Three interaction categories matter for the migraine population. The serotonin concern comes first. Triptans (sumatriptan, rizatriptan, and the rest of the class) are serotonergic agents, and the combination with THC has rare reports of mood alteration and, very rarely, serotonin-related symptoms. The interaction is uncommon and most patients tolerate the combination, but the migraine population uses triptans heavily, so it is worth naming. Patients who notice unexpected anxiety or unusual symptoms after combining a triptan with cannabis should separate the two and consult the prescriber.

The CBD enzyme-inhibition concern comes second. CBD slows the cytochrome P450 enzymes that metabolize several preventive migraine medications, including some beta-blockers (propranolol, metoprolol) and several antidepressants used for prevention (amitriptyline, venlafaxine). Slowed metabolism raises blood levels of those medications. The effect is most pronounced at higher CBD doses, and the protocols on this page stay modest, but a patient on a preventive regimen should still involve the prescriber before adding daily cannabis.

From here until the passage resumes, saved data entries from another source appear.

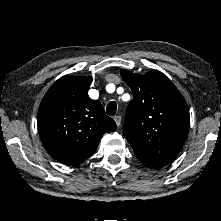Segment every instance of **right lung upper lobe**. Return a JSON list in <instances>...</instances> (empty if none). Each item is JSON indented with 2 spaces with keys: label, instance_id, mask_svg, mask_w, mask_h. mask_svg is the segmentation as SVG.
I'll return each instance as SVG.
<instances>
[{
  "label": "right lung upper lobe",
  "instance_id": "obj_1",
  "mask_svg": "<svg viewBox=\"0 0 221 221\" xmlns=\"http://www.w3.org/2000/svg\"><path fill=\"white\" fill-rule=\"evenodd\" d=\"M91 77L64 76L45 94L38 110V132L47 152L76 166L94 154L106 132L117 129L100 101L88 96Z\"/></svg>",
  "mask_w": 221,
  "mask_h": 221
}]
</instances>
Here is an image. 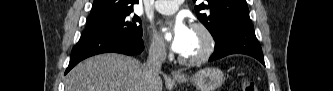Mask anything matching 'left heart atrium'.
Returning <instances> with one entry per match:
<instances>
[{
	"label": "left heart atrium",
	"instance_id": "left-heart-atrium-1",
	"mask_svg": "<svg viewBox=\"0 0 333 91\" xmlns=\"http://www.w3.org/2000/svg\"><path fill=\"white\" fill-rule=\"evenodd\" d=\"M163 32L170 36L171 49L176 53L182 54L186 49L191 33V28L184 19L180 16L177 17L173 22L163 27Z\"/></svg>",
	"mask_w": 333,
	"mask_h": 91
}]
</instances>
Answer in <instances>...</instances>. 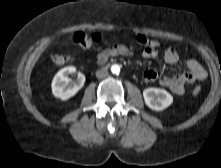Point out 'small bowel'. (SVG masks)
<instances>
[{"label":"small bowel","mask_w":221,"mask_h":168,"mask_svg":"<svg viewBox=\"0 0 221 168\" xmlns=\"http://www.w3.org/2000/svg\"><path fill=\"white\" fill-rule=\"evenodd\" d=\"M132 50L124 44H116L106 48L98 53L97 61L100 64L105 63L110 57L114 56H131ZM158 55L156 46L152 48H144L143 56L146 58H155ZM164 60L167 63H176L179 55L175 49L169 47L164 51ZM188 70L181 75L175 76H162L159 78L158 72L155 69H147L144 72V79L149 82L159 80V84L168 88L176 95L185 93L186 85L195 81L203 80L206 78V71L202 65L195 59H189L186 63Z\"/></svg>","instance_id":"small-bowel-1"}]
</instances>
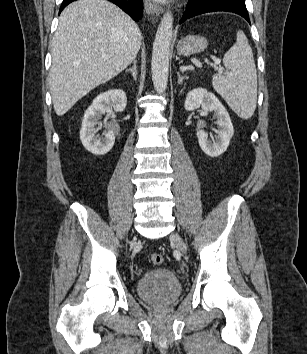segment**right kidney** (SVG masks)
Returning <instances> with one entry per match:
<instances>
[{"mask_svg": "<svg viewBox=\"0 0 307 354\" xmlns=\"http://www.w3.org/2000/svg\"><path fill=\"white\" fill-rule=\"evenodd\" d=\"M127 97L123 90L112 89L98 95L92 104L85 111L82 127L80 130V140L86 150L97 156H102L108 153L115 142L113 131L108 130L100 137L96 132L102 127L99 119L106 112L112 110L121 112L125 109ZM99 125V128H95Z\"/></svg>", "mask_w": 307, "mask_h": 354, "instance_id": "obj_1", "label": "right kidney"}]
</instances>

The third concern is the newer migraine drug classes. CGRP antagonists (the -gepant acute drugs and the monoclonal antibody preventives) and ditans (lasmiditan) are recent enough that the cannabis interaction data is sparse. Lasmiditan in particular causes significant sedation on its own, and combining it with THC compounds that sedation meaningfully. A patient on lasmiditan should treat the combined sedation as a real driving and functioning hazard, not a minor additive effect.

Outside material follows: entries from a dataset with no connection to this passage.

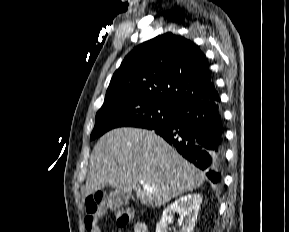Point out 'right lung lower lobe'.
<instances>
[{"instance_id": "right-lung-lower-lobe-1", "label": "right lung lower lobe", "mask_w": 289, "mask_h": 232, "mask_svg": "<svg viewBox=\"0 0 289 232\" xmlns=\"http://www.w3.org/2000/svg\"><path fill=\"white\" fill-rule=\"evenodd\" d=\"M219 96L179 106L175 118L153 128L170 145L206 176L218 183L224 163L223 120Z\"/></svg>"}]
</instances>
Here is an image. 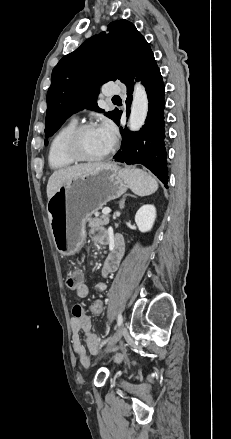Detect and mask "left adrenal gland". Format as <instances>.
Here are the masks:
<instances>
[{
  "mask_svg": "<svg viewBox=\"0 0 231 439\" xmlns=\"http://www.w3.org/2000/svg\"><path fill=\"white\" fill-rule=\"evenodd\" d=\"M125 200H126V196H124V197L122 198V201H121V203H120V205H119V207H120L121 210H122V209L124 208V206H125Z\"/></svg>",
  "mask_w": 231,
  "mask_h": 439,
  "instance_id": "left-adrenal-gland-1",
  "label": "left adrenal gland"
}]
</instances>
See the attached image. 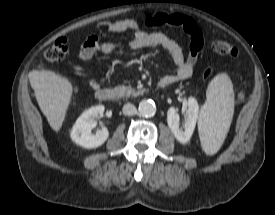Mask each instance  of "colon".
I'll return each mask as SVG.
<instances>
[{
    "label": "colon",
    "instance_id": "1",
    "mask_svg": "<svg viewBox=\"0 0 275 215\" xmlns=\"http://www.w3.org/2000/svg\"><path fill=\"white\" fill-rule=\"evenodd\" d=\"M165 23L177 28L178 30L194 35L197 32L196 24L189 18L182 15L166 16ZM212 49L221 55L227 56L230 59H235L239 55L238 49L229 44L228 42L222 40H216L212 43ZM68 52V44L66 38H59L53 42L44 52V60L48 63H53L62 60ZM213 73V69H208L204 73V78H209ZM239 100L245 99V93L239 92L237 95ZM76 104L75 101L72 102V107Z\"/></svg>",
    "mask_w": 275,
    "mask_h": 215
}]
</instances>
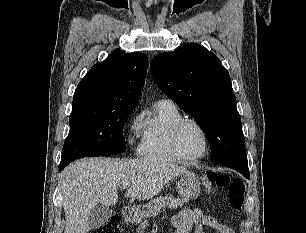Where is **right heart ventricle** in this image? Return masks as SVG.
Instances as JSON below:
<instances>
[{
	"instance_id": "1",
	"label": "right heart ventricle",
	"mask_w": 306,
	"mask_h": 233,
	"mask_svg": "<svg viewBox=\"0 0 306 233\" xmlns=\"http://www.w3.org/2000/svg\"><path fill=\"white\" fill-rule=\"evenodd\" d=\"M182 118V114L173 102L168 100L156 102L152 111L141 119V155L153 160H179L172 150L170 134L173 126Z\"/></svg>"
}]
</instances>
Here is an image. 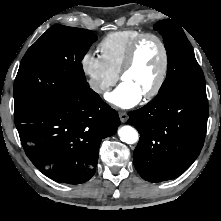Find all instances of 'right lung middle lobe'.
<instances>
[{"mask_svg": "<svg viewBox=\"0 0 221 221\" xmlns=\"http://www.w3.org/2000/svg\"><path fill=\"white\" fill-rule=\"evenodd\" d=\"M97 36L89 30L53 26L24 55L14 82V116L22 117L89 89L81 60Z\"/></svg>", "mask_w": 221, "mask_h": 221, "instance_id": "dd1d6c3e", "label": "right lung middle lobe"}]
</instances>
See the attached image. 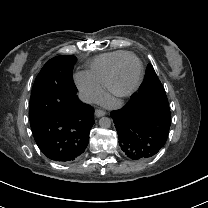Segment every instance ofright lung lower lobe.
Listing matches in <instances>:
<instances>
[{
	"instance_id": "98d812e1",
	"label": "right lung lower lobe",
	"mask_w": 208,
	"mask_h": 208,
	"mask_svg": "<svg viewBox=\"0 0 208 208\" xmlns=\"http://www.w3.org/2000/svg\"><path fill=\"white\" fill-rule=\"evenodd\" d=\"M94 121V109L81 102L77 95L64 108L30 121L39 149L56 162H72L86 149Z\"/></svg>"
}]
</instances>
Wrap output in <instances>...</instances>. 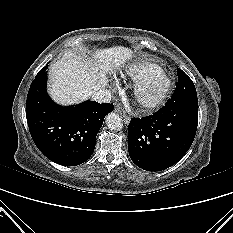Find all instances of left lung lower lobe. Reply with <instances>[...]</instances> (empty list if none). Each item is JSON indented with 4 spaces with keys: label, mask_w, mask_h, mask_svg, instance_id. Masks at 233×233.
I'll list each match as a JSON object with an SVG mask.
<instances>
[{
    "label": "left lung lower lobe",
    "mask_w": 233,
    "mask_h": 233,
    "mask_svg": "<svg viewBox=\"0 0 233 233\" xmlns=\"http://www.w3.org/2000/svg\"><path fill=\"white\" fill-rule=\"evenodd\" d=\"M197 123L198 100L177 104L169 99L154 115L131 119V160L147 171H161L174 165L190 148Z\"/></svg>",
    "instance_id": "0a47b994"
}]
</instances>
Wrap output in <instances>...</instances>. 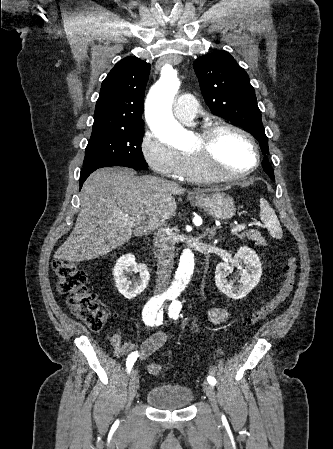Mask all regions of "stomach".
Here are the masks:
<instances>
[{"instance_id":"0dacf381","label":"stomach","mask_w":333,"mask_h":449,"mask_svg":"<svg viewBox=\"0 0 333 449\" xmlns=\"http://www.w3.org/2000/svg\"><path fill=\"white\" fill-rule=\"evenodd\" d=\"M196 206L203 208L211 216L217 219H230L236 213L234 199L221 192L202 194L194 198Z\"/></svg>"}]
</instances>
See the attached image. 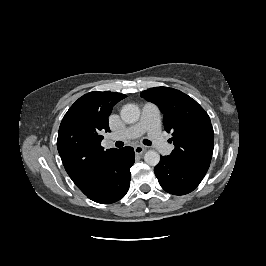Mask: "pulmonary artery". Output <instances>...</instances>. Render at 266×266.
I'll return each instance as SVG.
<instances>
[{"instance_id":"pulmonary-artery-1","label":"pulmonary artery","mask_w":266,"mask_h":266,"mask_svg":"<svg viewBox=\"0 0 266 266\" xmlns=\"http://www.w3.org/2000/svg\"><path fill=\"white\" fill-rule=\"evenodd\" d=\"M147 132L154 147L162 152L169 153L173 146L164 138L161 130V116L158 107L152 103L143 106L142 115L138 123L127 127L121 132L114 133L112 138L131 139Z\"/></svg>"}]
</instances>
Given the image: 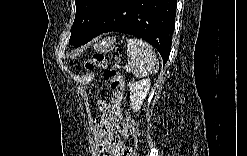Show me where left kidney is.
Masks as SVG:
<instances>
[{"label":"left kidney","mask_w":247,"mask_h":156,"mask_svg":"<svg viewBox=\"0 0 247 156\" xmlns=\"http://www.w3.org/2000/svg\"><path fill=\"white\" fill-rule=\"evenodd\" d=\"M150 79H142L130 84V108L134 112L141 109L144 99L150 89Z\"/></svg>","instance_id":"5707ae66"}]
</instances>
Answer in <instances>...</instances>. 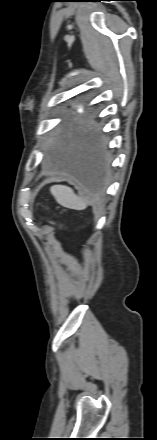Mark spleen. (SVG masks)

This page is editorial content for general medical reference, not personalized medical advice. Migraine is a neurological condition with effective conventional treatments and a real risk of progression from episodic to chronic forms, including through medication overuse. Working with a neurologist or headache specialist is the appropriate clinical context, particularly for frequent or escalating migraines. Cannabis edibles are one tool, most useful as an adjunct rather than a sole strategy, and overuse of any acute migraine treatment, cannabis included, can worsen the underlying condition. Do not replace a preventive migraine regimen with cannabis without your prescriber's involvement.